**Exercices**:
[1] Répondez aux questions suivantes d'après le texte sur la musique du 43e régiment d'infanterie de Lille.
(a) Quel est le numéro de la question posée par M. Renar ?
(b) Quelle proportion d'appelés compte la musique du 43e régiment d'infanterie ?
(c) Quelle formation musicale remplacera celle de Lille ?
[2] Poursuivez le texte sur la musique du 43e régiment d'infanterie de Lille après sa dernière phrase.

*** Page

M. le président. La parole est à M. Renar, auteur de la question n° 236, adressée à M. le ministre de la défense.
M. Ivan Renar. Monsieur le président, monsieur le ministre, mes chers collègues, ma question, quelque peu inhabituelle venant de ma part dans la mesure où, comme chacun le sait, je ne suis pas homme à marcher tellement au pas (Sourires) , vise un point vraiment très particulier.
Depuis des décennies, la musique du 43e régiment d'infanterie de Lille fait partie intégrante de l'histoire du département du Nord.
Cette véritable institution est menacée de disparition en l'an 2000, pour deux raisons liées à la réforme des armées.
La première résulte de la fin de la conscription. La musique du 43e régiment d'infanterie est composée à 90 % d'appelés et a servi jusqu'à présent d'excellente filière « musique » pour les élèves de conservatoires ou pour les musiciens désireux de poursuivre leur apprentissage durant le service militaire.
La seconde raison tient dans la réorganisation des régions militaires : le redécoupage en cinq régions militaires se traduit par le maintien d'une seule formation musicale d'envergure par région ; celle de Metz remplacera donc celle de Lille.
Derrière ce qui pourrait passer pour une conséquence anodine de la réforme des armées, il y a, monsieur le ministre, la disparition d'une institution musicale de qualité profondément enracinée dans la vie régionale.

******
*** Données enregistrées

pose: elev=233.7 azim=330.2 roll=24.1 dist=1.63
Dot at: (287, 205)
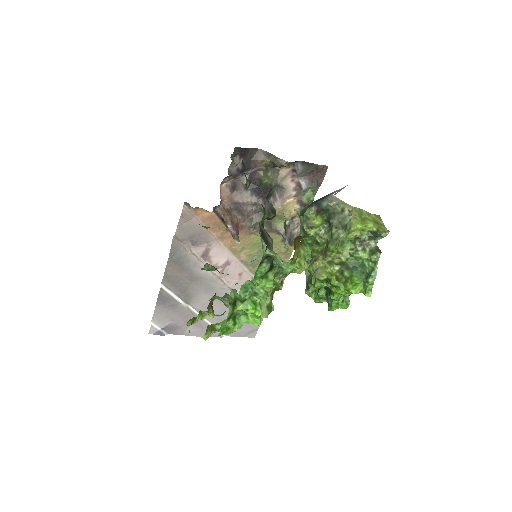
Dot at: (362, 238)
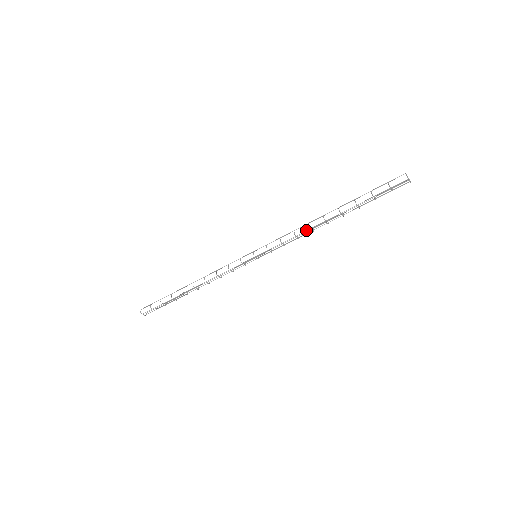
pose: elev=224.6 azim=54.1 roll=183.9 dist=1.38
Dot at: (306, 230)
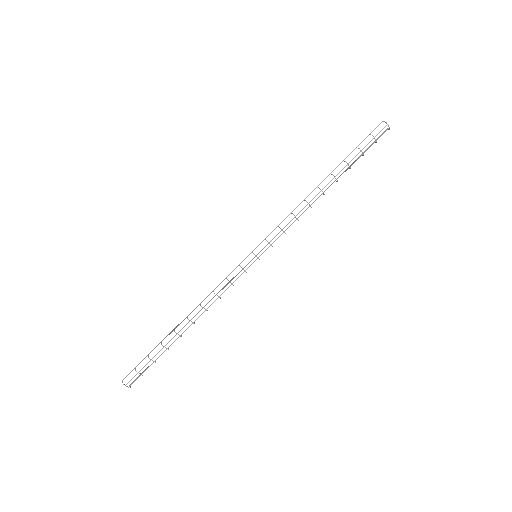
Dot at: occluded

******

**Corrigé des exercices**:
[1]
(a) C'est la question n° 236.
(b) Elle est composée à 90 % d'appelés.
(c) C'est celle de Metz.

[2]
La musique du 43e régiment d'infanterie est une formation de qualité, composée de quatre-vingts musiciens professionnels dont l'activité ne se limite pas à des défilés ou à des parades. En effet, elle est capable de donner de grands concerts et d'interpréter des répertoires variés et elle assure, par exemple, cent quatre-vingts apparitions annuelles, des tournées importantes, des enregistrements. La musique du 43e régiment d'infanterie est partie intégrante du paysage musical et symbolise, avec ses spécificités, le lien entre l'armée et la nation. Il faut d'ailleurs savoir que le département du Nord est depuis très longtemps un vivier pour la musique militaire, puisque nombre de ses élèves de conservatoires ou d'écoles de musique sont venus grossir les rangs non seulement de la musique du 43e régiment d'infanterie, mais aussi des autres formations.
Le maintien d'une structure de musiciens professionnels se justifie donc à plus d'un titre.
Tout d'abord, une batterie fanfare - c'est ce qui est proposé - ne remplacera jamais en qualité la formation actuelle.
Ensuite, cette formation pèse peu, à mon avis, dans le budget des armées. Le souci d'économies est en effet mis en avant pour justifier cette suppression : il faudrait payer quatre-vingts musiciens professionnels, alors que les appelés ne coûtaient naturellement presque rien.
L'Amicale des anciens du 43e, qui défend avec passion la musique à Lille, a avancé quelques arguments de bon sens, que je me permettrai de reprendre.
Ainsi, les musiques représentent 0,002 % du budget des armées. On ne fera donc que de très petites économies, qui risquent d'ailleurs d'être englouties en raison des coûts importants occasionnés par les manifestations qui imposeront la venue de musiciens et de formations extérieurs.
Mais je ne manquerai pas, monsieur le ministre, avant d'en terminer, de vous faire part également du sentiment d'injustice que ressentent les très nombreux amis et défenseurs du 43e, ainsi que toute la population. En effet, la zone s'étendant de Brest à Metz risque d'être, dans deux ans, un désert sans musique militaire, alors que d'autres régions, comme l'Ile-de-France, par exemple, regrouperont neuf formations. Il s'agit non pas de déshabiller l'un pour habiller l'autre, mais de garantir plutôt une certaine égalité par un « rhabillage » général.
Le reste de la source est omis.